As you can see, this seemingly benign parenthetical note contributes to the underlying confusion. If you take a further look, ICD-10-CM states through this Includes note that the following mitral valve conditions should be considered rheumatic if left unspecified:

  • Mitral stenosis
  • Mitral stenosis with insufficiency
  • Other mitral valve diseases
  • Mitral valve disease, unspecified

The ICD-10-CM index and tabular will instruct you to code each of these conditions as rheumatic unless they are documented as nonrheumatic. However, this does not even include all mitral valve diseases, as the Includes note specifically leaves out I05.1 (Rheumatic mitral insufficiency). And, as you’ll see using the ICD-10-CM index, an unspecified mitral insufficiency diagnosis leads you to I34.0 (Nonrheumatic mitral (valve) insufficiency), not I05.1.

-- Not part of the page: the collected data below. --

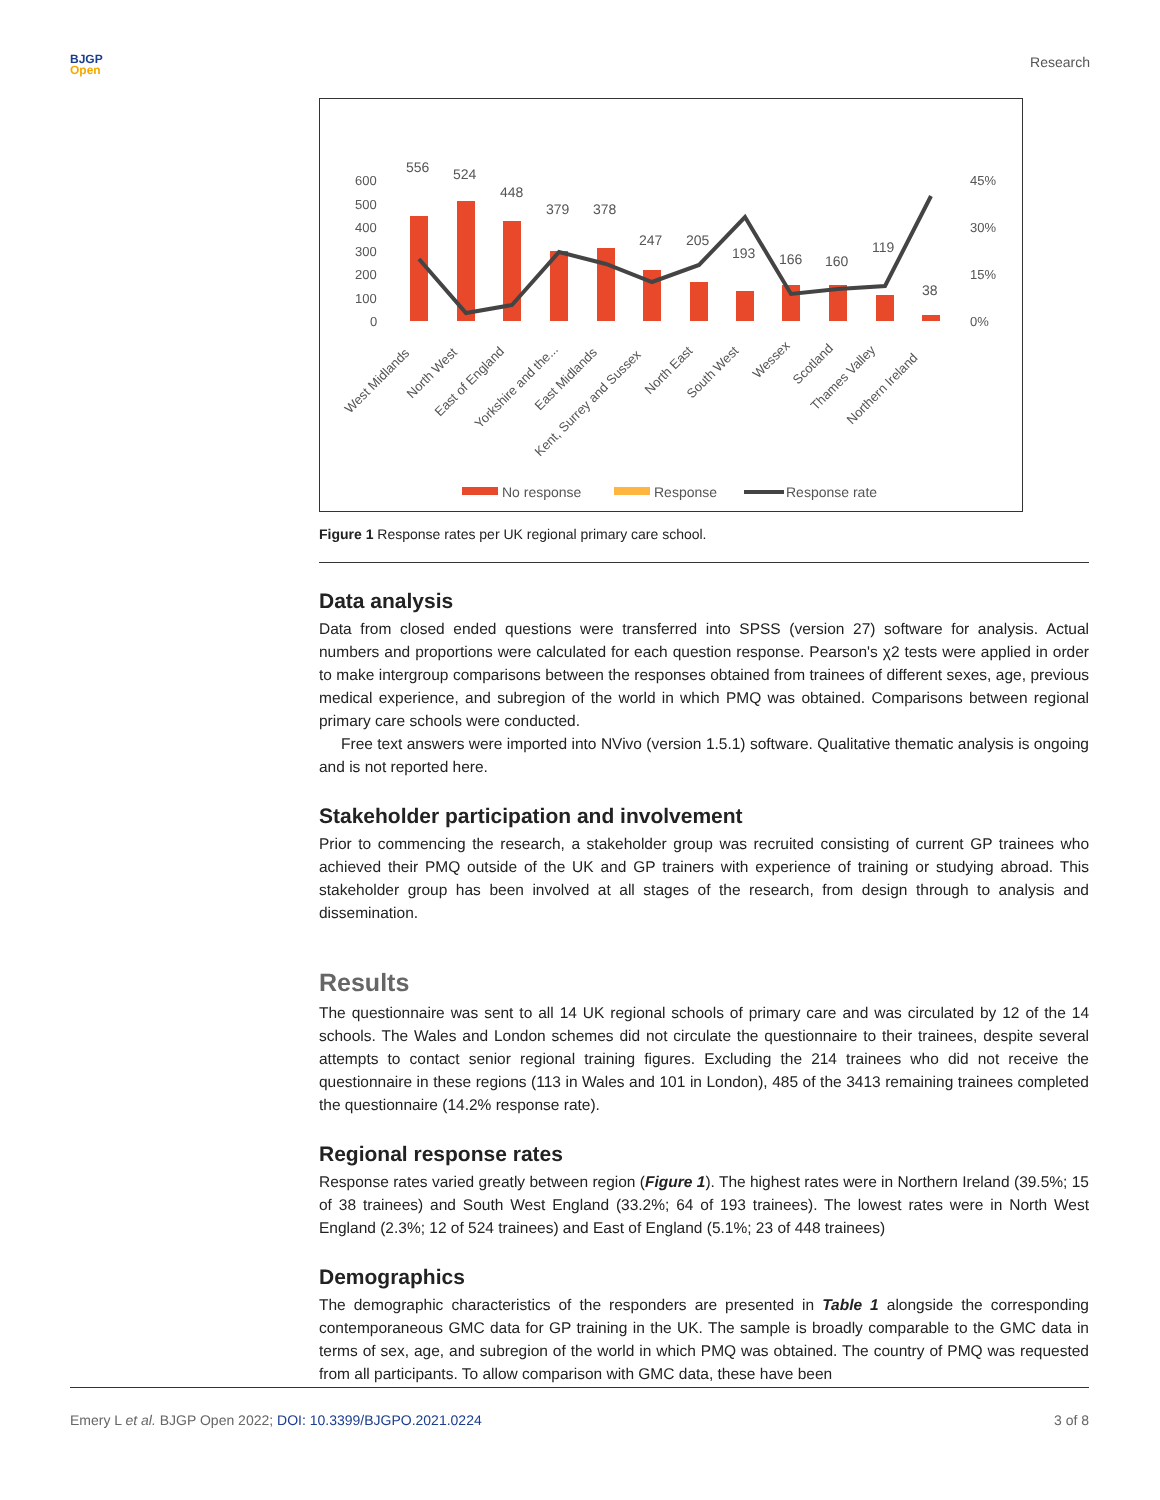BJGP
Open
Research
600
500
400
300
200
100
0
45%
30%
15%
0%
556
524
448
379
378
247
205
193
166
160
119
38
West Midlands
North West
East of England
Yorkshire and the...
East Midlands
Kent, Surrey and Sussex
North East
South West
Wessex
Scotland
Thames Valley
Northern Ireland
No response
Response
Response rate
Figure 1 Response rates per UK regional primary care school.
Data analysis
Data from closed ended questions were transferred into SPSS (version 27) software for analysis. Actual numbers and proportions were calculated for each question response. Pearson's χ2 tests were applied in order to make intergroup comparisons between the responses obtained from trainees of different sexes, age, previous medical experience, and subregion of the world in which PMQ was obtained. Comparisons between regional primary care schools were conducted.
Free text answers were imported into NVivo (version 1.5.1) software. Qualitative thematic analysis is ongoing and is not reported here.
Stakeholder participation and involvement
Prior to commencing the research, a stakeholder group was recruited consisting of current GP trainees who achieved their PMQ outside of the UK and GP trainers with experience of training or studying abroad. This stakeholder group has been involved at all stages of the research, from design through to analysis and dissemination.
Results
The questionnaire was sent to all 14 UK regional schools of primary care and was circulated by 12 of the 14 schools. The Wales and London schemes did not circulate the questionnaire to their trainees, despite several attempts to contact senior regional training figures. Excluding the 214 trainees who did not receive the questionnaire in these regions (113 in Wales and 101 in London), 485 of the 3413 remaining trainees completed the questionnaire (14.2% response rate).
Regional response rates
Response rates varied greatly between region (Figure 1). The highest rates were in Northern Ireland (39.5%; 15 of 38 trainees) and South West England (33.2%; 64 of 193 trainees). The lowest rates were in North West England (2.3%; 12 of 524 trainees) and East of England (5.1%; 23 of 448 trainees)
Demographics
The demographic characteristics of the responders are presented in Table 1 alongside the corresponding contemporaneous GMC data for GP training in the UK. The sample is broadly comparable to the GMC data in terms of sex, age, and subregion of the world in which PMQ was obtained. The country of PMQ was requested from all participants. To allow comparison with GMC data, these have been
Emery L et al. BJGP Open 2022; DOI: 10.3399/BJGPO.2021.0224
3 of 8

As you can see, no exclusive guideline exists on how to universally report heart valve conditions as either rheumatic or nonrheumatic. Rather, you’ve got to decide on a case-by-case basis. However, the most important takeaway point is that falling victim to a fictional guideline such as this can be avoided by simply making sure you respect the ICD-10-CM coding process.

“The index [and tabular] is all coders need to code valve disease documented in the record,” says Sheri Poe Bernard, CPC, of Poe Bernard Consulting in Salt Lake City, Utah. “Coders will often end up with the rheumatic codes because these are typically the defaults in ICD-10-CM. Coders should not assume where the heart valve disease codes will be found. Rather, the index and tabular should be referenced,” Bernard advises.